### AIM 1
In the PR account executive text, what term describes promoting news stories and features to the media?
### AIM 2
Reproduce the PR account executive text between "If you enjoy" and "the general public.", inclusive.
### AIM 3
Can you rewrite the paragraph of the PR account executive text beginning "Your aim will be to influence public opinion" more briefly while keeping its main facts?

If you enjoy networking, building strong relationships and will seize opportunities to spread your message, a career in public relations as an account executive may be for you
In your role as a public relations (PR) account executive, you'll manage the information between organisations (business-to-business, or B2B) or individuals, and the general public.
Your aim will be to influence public opinion or behaviour, or promote the profile and reputation of your clients to their intended audiences, through news items, press releases and product placements but without the use of paid advertising.
As a PR account executive, you'll need to:
- generate positive news coverage, achieving free product placement in broadcast, print and new media, and placing spokespeople as commentators
- liaise with clients and the media daily, often via telephone and email
- build strong relationships and networks with colleagues, clients and the media
- monitor the media, including newspapers, magazines, journals, broadcasts, newswires, social media sites and blogs, for opportunities for clients
- work as part of an account team to develop client proposals and implement the PR activity
- prepare regular client reports and attend client meetings
- research, write and distribute press releases to targeted media
- promote news stories and features to the media, known as 'selling in'
- collate, analyse and evaluate media coverage
- manage events, including press conferences and promotional events
- attend and promote client events to the media
- assist with the production of client publications, such as in-house magazines
- commission market research
- coordinate studio or location photography
- undertake research for new business proposals and present them to potential new clients
- manage the PR aspect of a possible crisis situation.

### MATERIAL SUPPLIED
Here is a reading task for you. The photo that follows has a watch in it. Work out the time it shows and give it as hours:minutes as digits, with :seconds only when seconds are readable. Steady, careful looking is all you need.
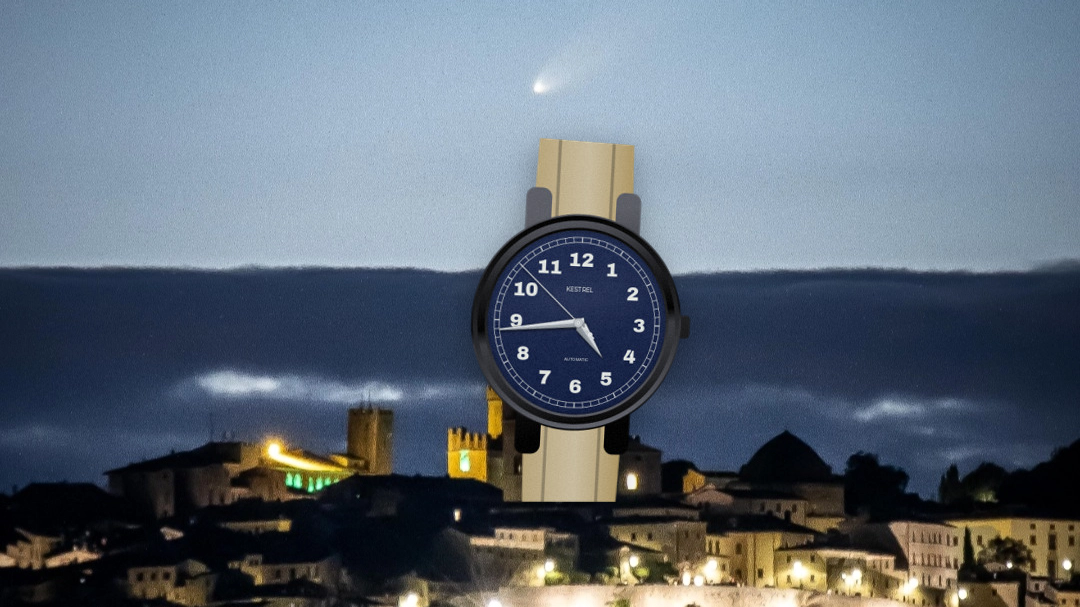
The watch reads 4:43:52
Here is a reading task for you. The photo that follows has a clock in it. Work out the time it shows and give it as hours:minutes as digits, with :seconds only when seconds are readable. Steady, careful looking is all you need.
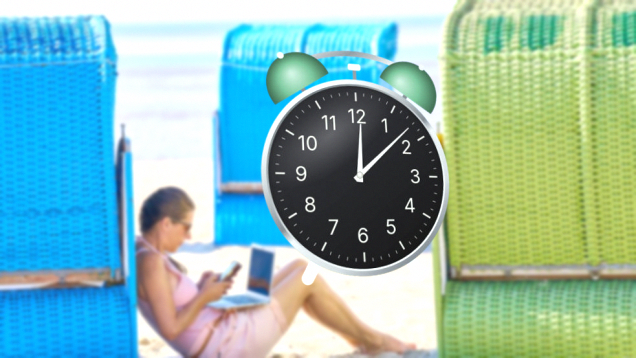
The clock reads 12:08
* * *
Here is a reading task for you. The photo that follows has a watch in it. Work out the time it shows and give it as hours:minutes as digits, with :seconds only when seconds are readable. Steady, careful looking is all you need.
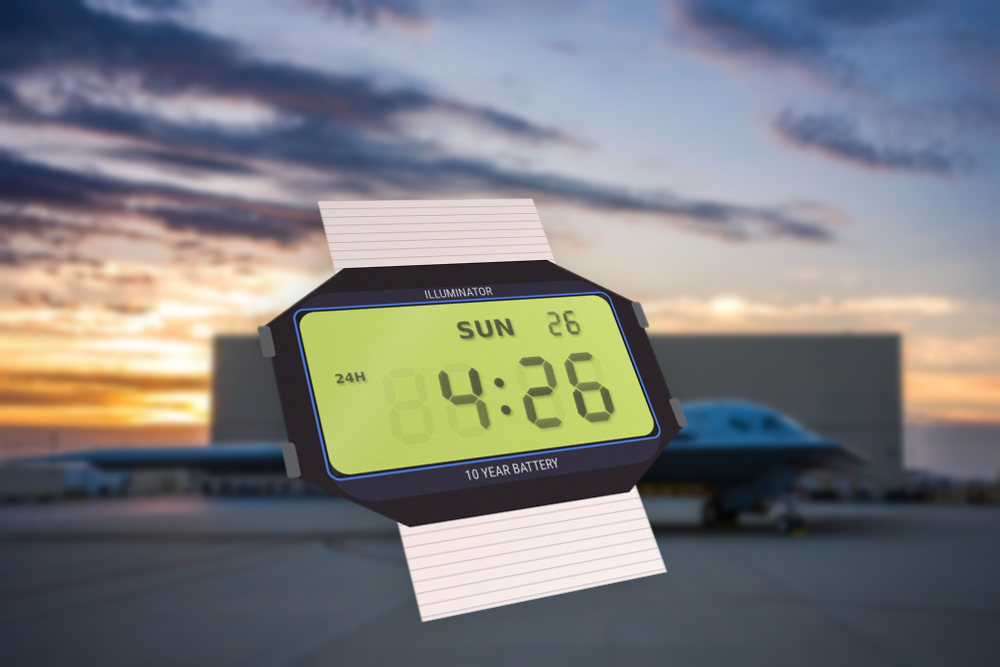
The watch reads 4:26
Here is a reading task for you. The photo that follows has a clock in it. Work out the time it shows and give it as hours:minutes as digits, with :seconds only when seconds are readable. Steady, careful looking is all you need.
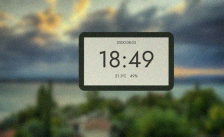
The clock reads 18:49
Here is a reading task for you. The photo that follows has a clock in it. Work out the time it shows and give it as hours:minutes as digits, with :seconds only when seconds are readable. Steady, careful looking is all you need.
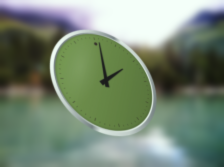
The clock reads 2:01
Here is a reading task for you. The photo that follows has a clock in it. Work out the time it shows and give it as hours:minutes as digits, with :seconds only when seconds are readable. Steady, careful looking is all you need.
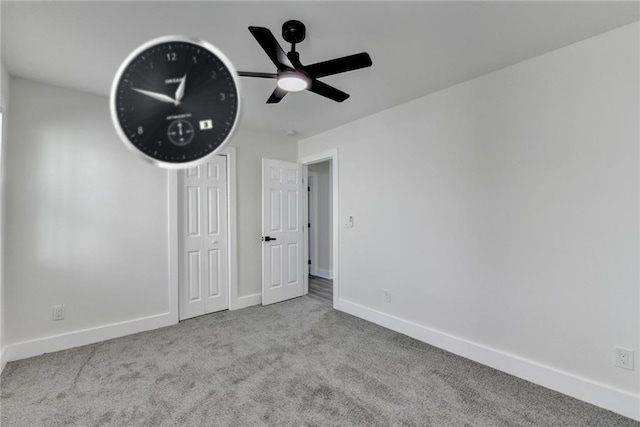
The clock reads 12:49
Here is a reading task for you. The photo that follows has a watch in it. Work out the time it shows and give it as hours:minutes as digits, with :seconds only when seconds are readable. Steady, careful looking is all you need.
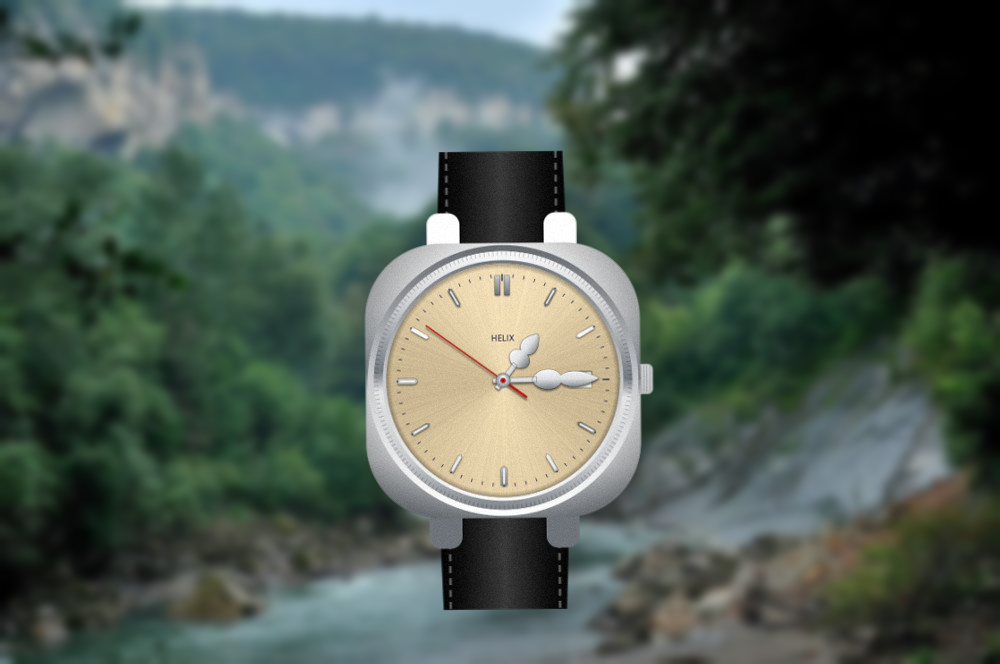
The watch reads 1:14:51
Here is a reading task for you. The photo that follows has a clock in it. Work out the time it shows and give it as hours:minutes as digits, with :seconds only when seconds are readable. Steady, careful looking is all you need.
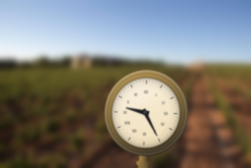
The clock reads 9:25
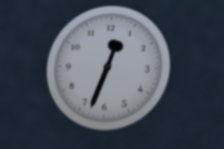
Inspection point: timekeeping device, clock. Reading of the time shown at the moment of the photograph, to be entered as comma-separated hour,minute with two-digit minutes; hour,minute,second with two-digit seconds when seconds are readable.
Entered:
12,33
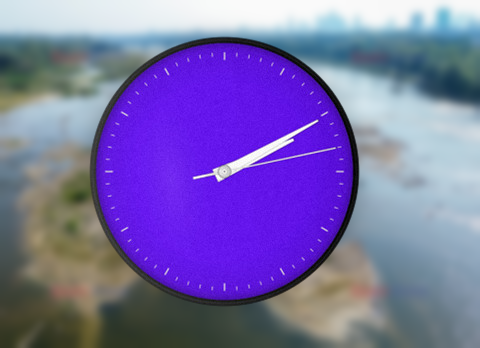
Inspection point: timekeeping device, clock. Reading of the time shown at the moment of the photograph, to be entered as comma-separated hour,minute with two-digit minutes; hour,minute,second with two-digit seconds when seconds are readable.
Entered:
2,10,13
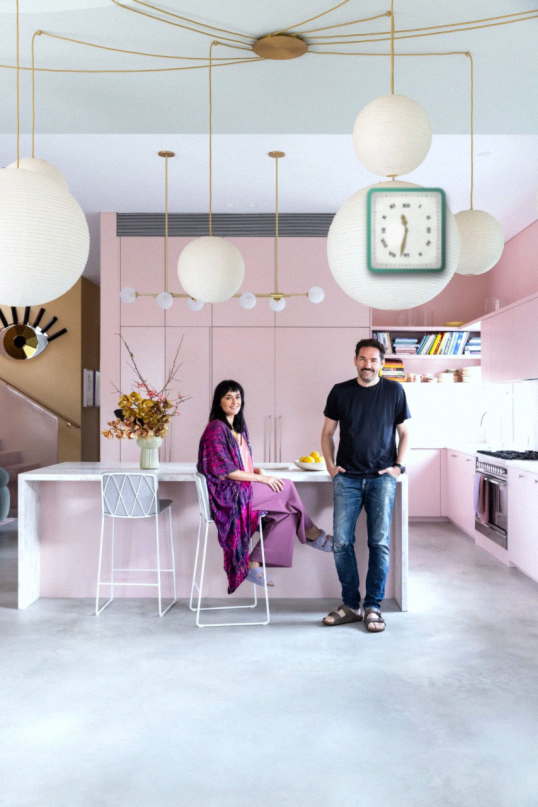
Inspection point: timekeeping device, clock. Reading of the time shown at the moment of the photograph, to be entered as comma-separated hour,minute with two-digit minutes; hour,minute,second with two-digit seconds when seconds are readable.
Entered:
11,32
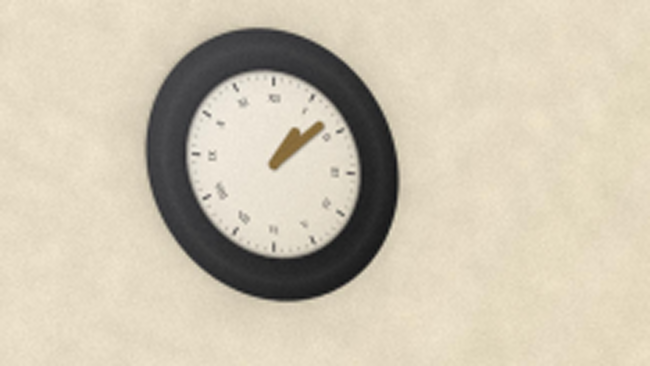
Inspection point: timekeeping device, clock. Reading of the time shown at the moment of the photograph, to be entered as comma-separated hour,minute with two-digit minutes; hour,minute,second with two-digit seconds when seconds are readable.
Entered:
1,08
==
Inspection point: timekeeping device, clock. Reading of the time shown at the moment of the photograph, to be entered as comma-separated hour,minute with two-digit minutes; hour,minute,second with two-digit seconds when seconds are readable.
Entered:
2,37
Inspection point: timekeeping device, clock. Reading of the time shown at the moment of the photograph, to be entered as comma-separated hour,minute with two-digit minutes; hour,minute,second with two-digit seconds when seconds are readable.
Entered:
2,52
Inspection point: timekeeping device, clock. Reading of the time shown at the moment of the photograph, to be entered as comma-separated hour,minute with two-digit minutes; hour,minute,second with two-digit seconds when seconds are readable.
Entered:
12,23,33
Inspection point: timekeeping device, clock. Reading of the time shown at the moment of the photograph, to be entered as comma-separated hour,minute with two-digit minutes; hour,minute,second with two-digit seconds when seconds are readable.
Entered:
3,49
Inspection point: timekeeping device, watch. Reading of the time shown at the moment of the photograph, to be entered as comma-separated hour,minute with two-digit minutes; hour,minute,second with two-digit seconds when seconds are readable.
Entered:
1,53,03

### FINAL ANSWER 1
'Selling in'

### FINAL ANSWER 2
If you enjoy networking, building strong relationships and will seize opportunities to spread your message, a career in public relations as an account executive may be for you
In your role as a public relations (PR) account executive, you'll manage the information between organisations (business-to-business, or B2B) or individuals, and the general public.

### FINAL ANSWER 3
The goal is to shape public opinion or behavior, or to raise clients' profile and reputation with their intended audiences. This is done through news items, press releases and product placements, without paid advertising.